Menggunakan data survei perilaku kesehatan Organisasi Kesehatan Dunia (WHO) pada anak-anak usia sekolah, para peneliti menganalisis tanggapan dari 12.600 remaja usia 11-15 tahun di Amerika Serikat yang disurvei pada 2009-2010. Responden yang mengatakan orangtua mereka ”hampir tidak pernah mencintai” setidaknya enam kali lebih mungkin terlibat dalam perundungan siber tingkat tinggi daripada responden yang mengatakan orangtua mereka ”hampir selalu” penuh kasih sayang.

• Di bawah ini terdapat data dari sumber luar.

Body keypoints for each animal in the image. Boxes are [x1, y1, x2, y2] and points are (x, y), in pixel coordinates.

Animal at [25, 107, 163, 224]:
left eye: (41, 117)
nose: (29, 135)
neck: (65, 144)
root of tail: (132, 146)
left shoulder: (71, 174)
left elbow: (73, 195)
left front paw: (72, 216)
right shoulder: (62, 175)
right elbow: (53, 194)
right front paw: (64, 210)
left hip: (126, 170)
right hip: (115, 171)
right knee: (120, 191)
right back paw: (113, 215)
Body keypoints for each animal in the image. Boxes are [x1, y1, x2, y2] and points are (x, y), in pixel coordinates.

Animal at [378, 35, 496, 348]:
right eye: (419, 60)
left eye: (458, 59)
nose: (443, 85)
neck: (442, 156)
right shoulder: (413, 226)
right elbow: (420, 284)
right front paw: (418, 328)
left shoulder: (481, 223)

”Meskipun penelitian kami tidak membuktikan bahwa kurangnya dukungan orangtua secara langsung menyebabkan perundungan siber, hasil analisis menunjukkan hubungan anak-anak dengan orangtua mereka dapat memengaruhi perilaku perundungan mereka,” kata kata Laura Grunin, penulis studi ini yang juga mahasiswa doktoral di Rory Meyers College of Nursing Universitas New York seperti dikutip di laman nyu.edu pada 2 September 2020.

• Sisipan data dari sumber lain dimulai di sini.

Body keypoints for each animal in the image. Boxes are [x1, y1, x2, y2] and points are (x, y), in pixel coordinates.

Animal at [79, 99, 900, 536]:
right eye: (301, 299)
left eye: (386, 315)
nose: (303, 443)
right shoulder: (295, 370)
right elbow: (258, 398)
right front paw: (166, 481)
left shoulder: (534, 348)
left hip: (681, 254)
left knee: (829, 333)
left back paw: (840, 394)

Karena itu, hubungan anak-anak dengan orangtua harus dipertimbangkan saat mengembangkan intervensi untuk mencegah perundungan. Hasil studi yang dipublikasi di Jurnal Internasional Pencegahan Perundungan ini merekomendasikan agar pendidik, profesional kesehatan, pakar media sosial, dan mereka yang bekerja terkait pengembangan remaja agar mempertimbangkan dinamika keluarga saat membuat program untuk mengatasi perundungan siber.
Tabungan emosi
Tantangan semakin besar di masa pandemi ini karena krisis akibat pandemi ini juga berdampak pada dinamika keluarga. Bersama-sama di rumah dalam waktu lama tidak selalu berdampak positif dalam hubungan keluarga, apalagi jika keluarga tersebut menghadapi masalah keuangan akibat krisis ini, misalnya.

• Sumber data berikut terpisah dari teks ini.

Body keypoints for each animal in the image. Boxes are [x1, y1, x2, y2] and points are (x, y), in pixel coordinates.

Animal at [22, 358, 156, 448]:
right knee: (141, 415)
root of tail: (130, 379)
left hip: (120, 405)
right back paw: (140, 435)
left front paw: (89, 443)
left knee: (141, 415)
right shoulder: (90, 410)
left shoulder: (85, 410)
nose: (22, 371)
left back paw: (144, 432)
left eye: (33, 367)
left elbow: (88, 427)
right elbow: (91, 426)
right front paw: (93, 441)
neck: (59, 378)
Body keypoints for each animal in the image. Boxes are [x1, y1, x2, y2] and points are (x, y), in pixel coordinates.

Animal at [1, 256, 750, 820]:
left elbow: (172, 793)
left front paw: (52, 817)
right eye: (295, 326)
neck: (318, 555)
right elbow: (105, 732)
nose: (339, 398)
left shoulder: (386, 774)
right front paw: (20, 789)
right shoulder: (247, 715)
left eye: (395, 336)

Anak-anak juga menghadapi tekanan dengan pembelajaran jarak jauh karena metode yang baru dan tidak bisa berinteraksi langsung dengan teman-teman sekolah. Peran orangtua sebagai sistem pendukung anak semakin penting di masa pandemi ini.
”Bagaimana keluarga bisa menghadapi emosi-emosi negatif tersebut dengan produktif, menggunakan semua situasi untuk secara produktif membangun keluarga menjadi lebih terikat secara emosional, tidak justru menjauhkan,” kata Debrie, Kamis (5/11).
Sebagaimana dalam konsep tabungan emosi yang dipopulerkan Stephen Covey (The Seven Habits of Highly Effective People), setiap orang mempunyai bank emosi. Emosi negatif, apakah itu stres, sedih, marah akan mengurangi tabungan emosi. Sebaliknya emosi yang positif, seperti kasih sayang dan relasi positif orangtua dan anak akan menambah tabungan emosi.
”Keluarga-keluarga sedang diuji dengan situasi pandemi ini. Apakah bisa menggunakan momen ini untuk mengisi bank emosi, ataukah justru menggerus tabungan emosi. Jika tabungan emosi tergerus terus, emosi negatif yang muncul akan tumpah keluar. Anak akan melampiaskan emosi negatifnya ke teman-temannya yang dianggap punya posisi lebih lemah. Karena di tangan mereka selalu ada gawai, pelampiasan itu menjadi sangat mudah dilakukan menggunakan gawai,” kata Debrie.